Быть преданным делу — это как двигаться по инерции без направления и цели. Слишком долго он следовал мрачной миссии: блуждал под влиянием Снов, вел своего мула по дорогам и тропкам, но никогда никуда не прибывал. Но рядом с Келлхусом все изменилось. Как раз этого Ахкеймион не мог объяснить Наутцере — Келлхус воплотил все абстракции их школы. В этом человеке заключалось будущее всего человечества. Он был единственным спасением от Конца Концов.
От Не-бога.
Несколько раз Ахкеймиону казалось, что он заметил золотистое свечение вокруг рук Келлхуса. Он поймал себя на мысли, что завидует людям вроде Пройаса — тем, кто видит такое постоянно. И понял, что с радостью умрет за Анасуримбора Келлхуса.
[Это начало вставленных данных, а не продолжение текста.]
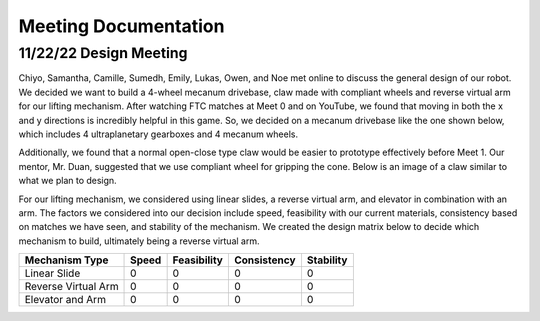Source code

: *****
Meeting Documentation
*****

11/22/22 Design Meeting
#####

Chiyo, Samantha, Camille, Sumedh, Emily, Lukas, Owen, and Noe met online to discuss the general design of our robot. We decided we want to build a 4-wheel mecanum drivebase, claw made with compliant wheels and reverse virtual arm for our lifting mechanism. After watching FTC matches at Meet 0 and on YouTube, we found that moving in both the x and y directions is incredibly helpful in this game. So, we decided on a mecanum drivebase like the one shown below, which includes 4 ultraplanetary gearboxes and 4 mecanum wheels.

.. image:: FTCImages/mecanum.png
  :width: 400

Additionally, we found that a normal open-close type claw would be easier to prototype effectively before Meet 1. Our mentor, Mr. Duan, suggested that we use compliant wheel for gripping the cone. Below is an image of a claw similar to what we plan to design.

.. image:: FTCImages/claw.png
  :width: 400
  
For our lifting mechanism, we considered using linear slides, a reverse virtual arm, and elevator in combination with an arm. The factors we considered into our decision include speed, feasibility with our current materials, consistency based on matches we have seen, and stability of the mechanism. We created the design matrix below to decide which mechanism to build, ultimately being a reverse virtual arm.

+------------------------+------------+-------------+-------------+-----------+
| Mechanism Type         | Speed      | Feasibility | Consistency | Stability |
+========================+============+=============+=============+===========+
| Linear Slide           | 0          | 0           | 0           | 0         |
+------------------------+------------+-------------+-------------+-----------+
| Reverse Virtual Arm    | 0          | 0           | 0           | 0         |
+------------------------+------------+-------------+-------------+-----------+
| Elevator and Arm       | 0          | 0           | 0           | 0         |
+------------------------+------------+-------------+-------------+-----------+

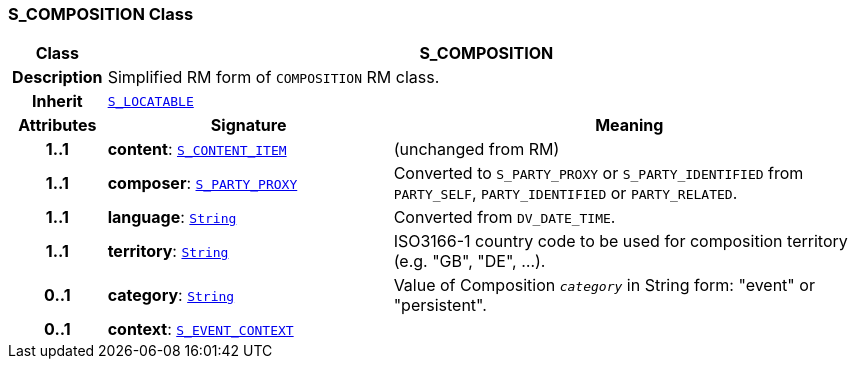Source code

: === S_COMPOSITION Class

[cols="^1,3,5"]
|===
h|*Class*
2+^h|*S_COMPOSITION*

h|*Description*
2+a|Simplified RM form of `COMPOSITION` RM class.

h|*Inherit*
2+|`<<_s_locatable_class,S_LOCATABLE>>`

h|*Attributes*
^h|*Signature*
^h|*Meaning*

h|*1..1*
|*content*: `<<_s_content_item_class,S_CONTENT_ITEM>>`
a|(unchanged from RM)

h|*1..1*
|*composer*: `<<_s_party_proxy_class,S_PARTY_PROXY>>`
a|Converted to `S_PARTY_PROXY` or `S_PARTY_IDENTIFIED` from `PARTY_SELF`, `PARTY_IDENTIFIED` or `PARTY_RELATED`.

h|*1..1*
|*language*: `link:/releases/BASE/{base_release}/foundation_types.html#_string_class[String^]`
a|Converted from `DV_DATE_TIME`.

h|*1..1*
|*territory*: `link:/releases/BASE/{base_release}/foundation_types.html#_string_class[String^]`
a|ISO3166-1 country code to be used for composition territory (e.g. "GB", "DE", …).

h|*0..1*
|*category*: `link:/releases/BASE/{base_release}/foundation_types.html#_string_class[String^]`
a|Value of Composition `_category_` in String form: "event" or "persistent".

h|*0..1*
|*context*: `<<_s_event_context_class,S_EVENT_CONTEXT>>`
a|
|===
Он что угодно отдаст ради него, несмотря на свою неутоленную ненависть.
Однако, к собственному ужасу, Ахкеймион обнаружил, что ему все труднее сохранять это ощущение в течение дня. Его мысли начинали блуждать так, что иногда он даже сомневался, сможет ли защитить Келлхуса при нападении Консульта. Тогда он мотал головой и, нахохлившись подобно ястребу, смотрел вдаль. Он внимательно изучал каждого, кто приближался к Келлхусу.
Как обычно, больше всего его отвлекала Эсменет.
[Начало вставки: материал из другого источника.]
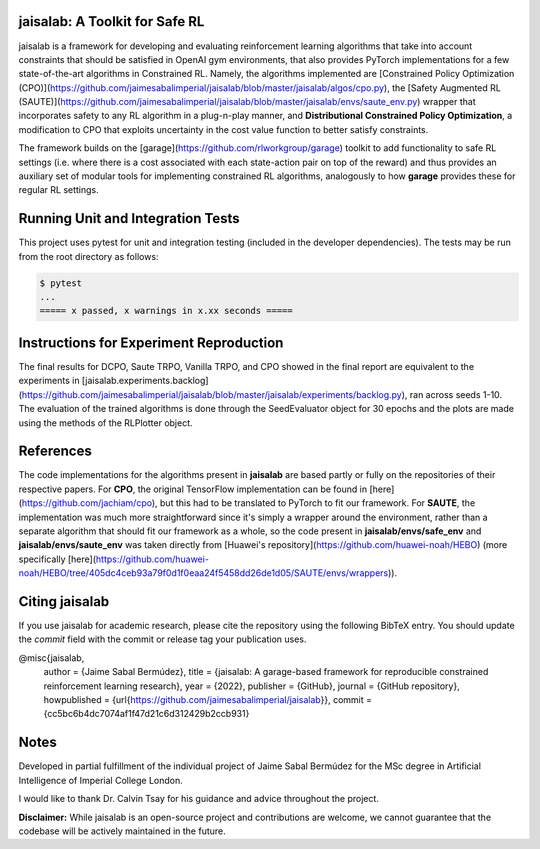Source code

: jaisalab: A Toolkit for Safe RL
-------------------------------

jaisalab is a framework for developing and evaluating reinforcement learning algorithms that take into account constraints that should be satisfied in OpenAI gym environments, that also provides PyTorch implementations for a few state-of-the-art algorithms in Constrained RL. 
Namely, the algorithms implemented are [Constrained Policy Optimization (CPO)](https://github.com/jaimesabalimperial/jaisalab/blob/master/jaisalab/algos/cpo.py), the [Safety Augmented RL (SAUTE)](https://github.com/jaimesabalimperial/jaisalab/blob/master/jaisalab/envs/saute_env.py) wrapper that incorporates safety to any RL algorithm in a plug-n-play manner, and **Distributional Constrained Policy Optimization**, a modification to CPO that exploits uncertainty in the cost value function to better satisfy constraints. 

The framework builds on the [garage](https://github.com/rlworkgroup/garage) toolkit to add functionality to safe RL settings (i.e. where there is a cost associated with each state-action pair on top of the reward) and thus provides an auxiliary set of modular tools for implementing constrained RL algorithms, analogously to how **garage** provides these for regular RL settings. 

Running Unit and Integration Tests
----------------------------------

This project uses pytest for unit and integration testing (included in the 
developer dependencies). The tests may be run from the root directory as 
follows:

.. code-block:: console

    $ pytest
    ...
    ===== x passed, x warnings in x.xx seconds =====


Instructions for Experiment Reproduction
----------------------------------------

The final results for DCPO, Saute TRPO, Vanilla TRPO, and CPO showed in the final report are equivalent to the experiments in [jaisalab.experiments.backlog](https://github.com/jaimesabalimperial/jaisalab/blob/master/jaisalab/experiments/backlog.py), ran across seeds 1-10. The evaluation of the trained algorithms is done through the SeedEvaluator object for 30 epochs and the plots are made using the methods of the RLPlotter object. 

References
----------

The code implementations for the algorithms present in **jaisalab** are based partly or fully on the repositories of their respective papers. For **CPO**, the original TensorFlow implementation can be found in [here](https://github.com/jachiam/cpo), but this had to be translated to PyTorch to fit our framework. For **SAUTE**, the implementation was much more straightforward since it's simply a wrapper around the environment, rather than a separate algorithm that should fit our framework as a whole, so the code present in **jaisalab/envs/safe_env** and **jaisalab/envs/saute_env** was taken directly from [Huawei's repository](https://github.com/huawei-noah/HEBO) (more specifically [here](https://github.com/huawei-noah/HEBO/tree/405dc4ceb93a79f0d1f0eaa24f5458dd26de1d05/SAUTE/envs/wrappers)). 

Citing jaisalab
---------------

If you use jaisalab for academic research, please cite the repository using the
following BibTeX entry. You should update the `commit` field with the commit or
release tag your publication uses.

.. math::
@misc{jaisalab,
 author = {Jaime Sabal Bermúdez},
 title = {jaisalab: A garage-based framework for reproducible constrained reinforcement learning research},
 year = {2022},
 publisher = {GitHub},
 journal = {GitHub repository},
 howpublished = {\url{https://github.com/jaimesabalimperial/jaisalab}},
 commit = {cc5bc6b4dc7074af1f47d21c6d312429b2ccb931}


Notes
-----

Developed in partial fulfillment of the individual project of Jaime Sabal Bermúdez for the MSc degree in Artificial Intelligence of Imperial College London. 

I would like to thank Dr. Calvin Tsay for his guidance and advice throughout the project. 

**Disclaimer:** While jaisalab is an open-source project and contributions are 
welcome, we cannot guarantee that the codebase will be actively maintained in 
the future.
Иногда она ехала верхом — поначалу неуверенно, но потом быстро привыкла и к лошади, и к седлу. Даже следуя во главе Священной свиты рядом с Келлхусом, Ахкеймион постоянно видел ее. Порой его охватывала грусть, и он погружался в молчание, пока Келлхус и благородные командиры о чем-то переговаривались поблизости. Иногда он просто погружался в раздумья, отрешенно глядя на нее, отмечая ее мужество и то, как непререкаема ее власть над свитой. Все вокруг Эсменет становилось бодрым и наполнялось жизнью. Она изменилась.